## Revision comparison data
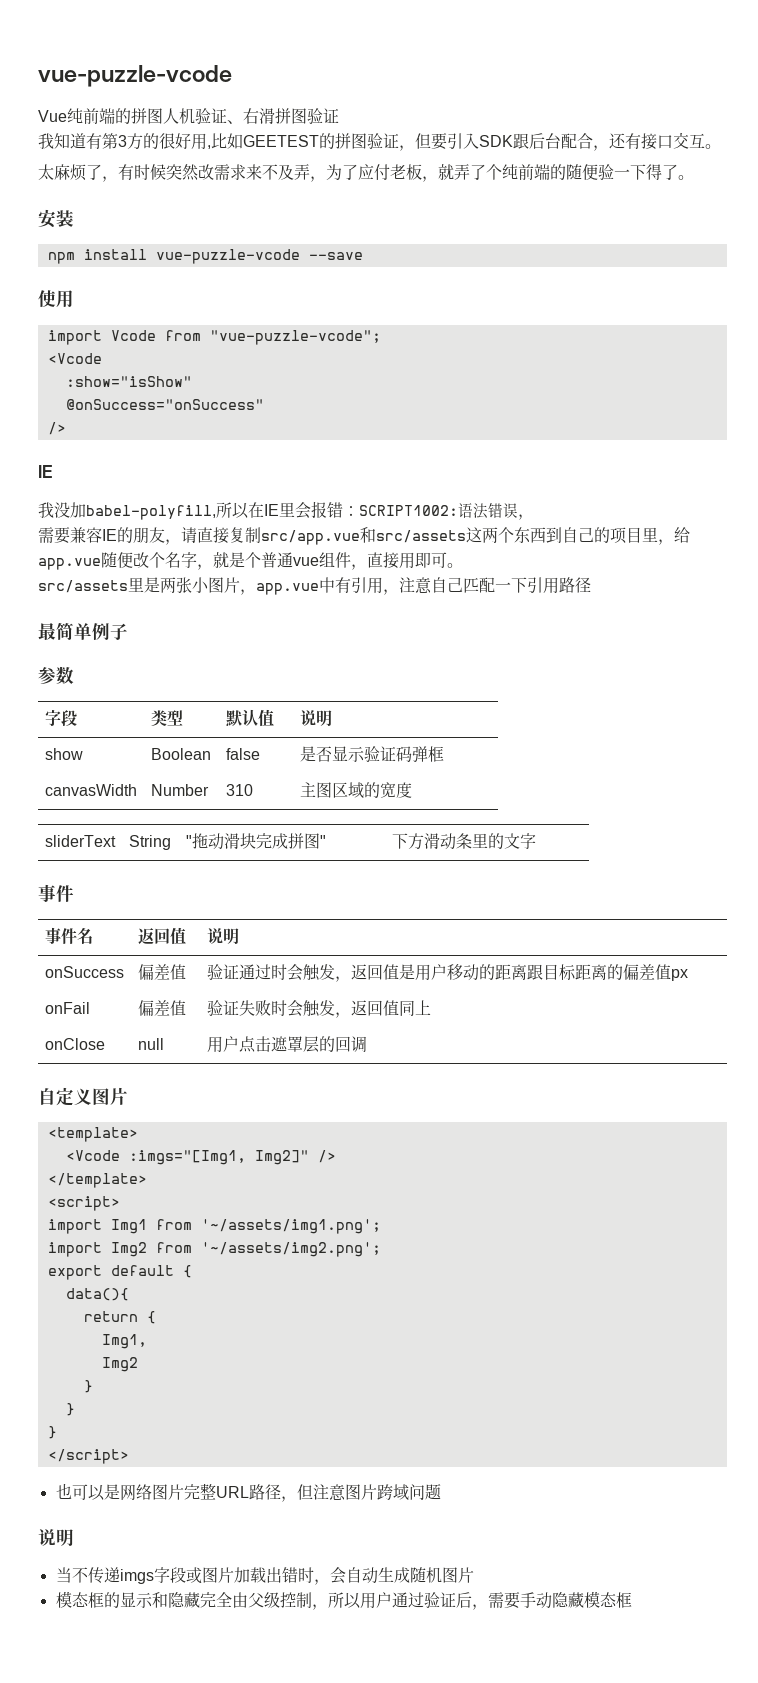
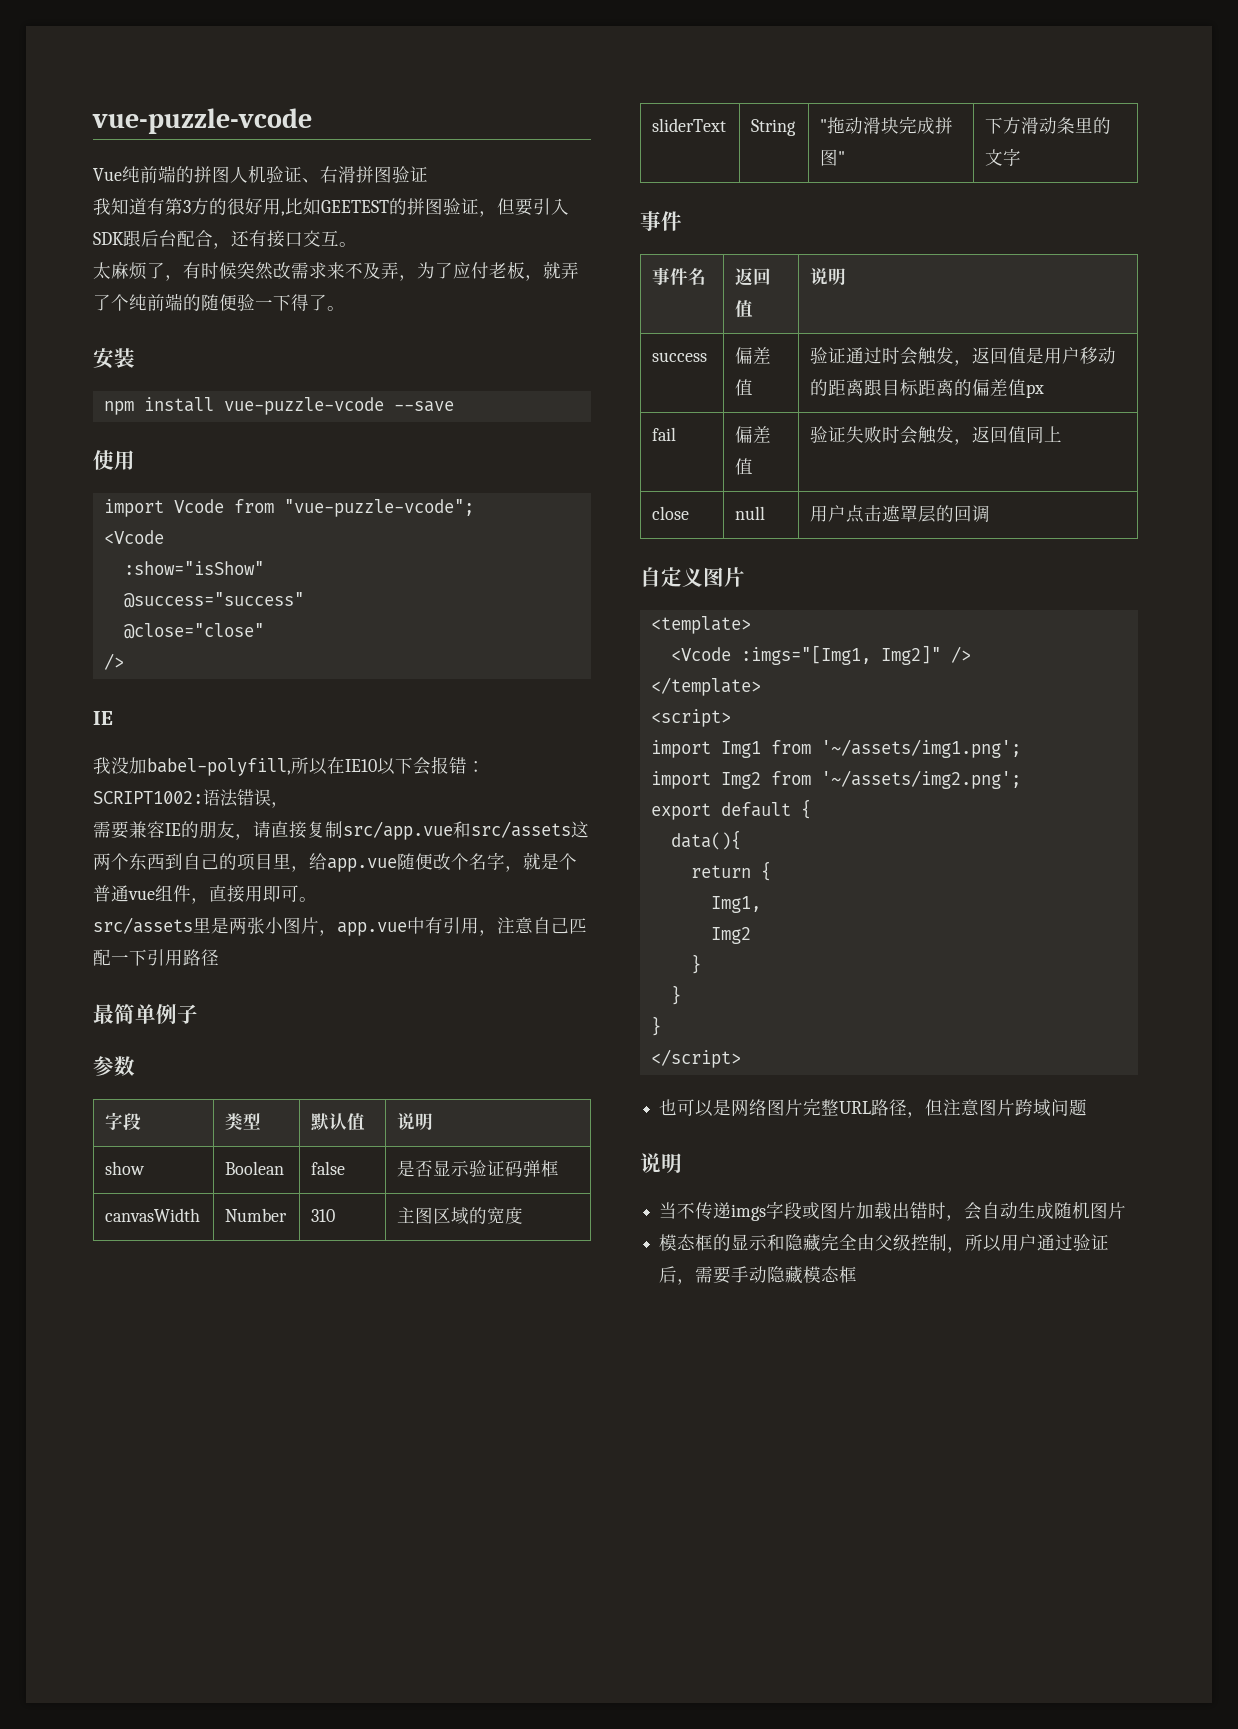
[65,399,264,410] @onSuccess="onSuccess" -> [123,592,304,608] [123,623,264,639] @success="success" // @close="close"
[264,502,295,517] IE里 -> [345,757,413,775] IE10以下
[44,966,124,978] onSuccess -> [652,352,708,362] success
[44,1002,90,1014] onFail -> [652,427,677,441] fail
[44,1038,105,1050] onClose -> [652,506,690,520] close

## Exercise requirements
Print verbatim every line above, apart from the pictures.

## Output
[65,399,264,410] @onSuccess="onSuccess" -> [123,592,304,608] [123,623,264,639] @success="success" // @close="close"
[264,502,295,517] IE里 -> [345,757,413,775] IE10以下
[44,966,124,978] onSuccess -> [652,352,708,362] success
[44,1002,90,1014] onFail -> [652,427,677,441] fail
[44,1038,105,1050] onClose -> [652,506,690,520] close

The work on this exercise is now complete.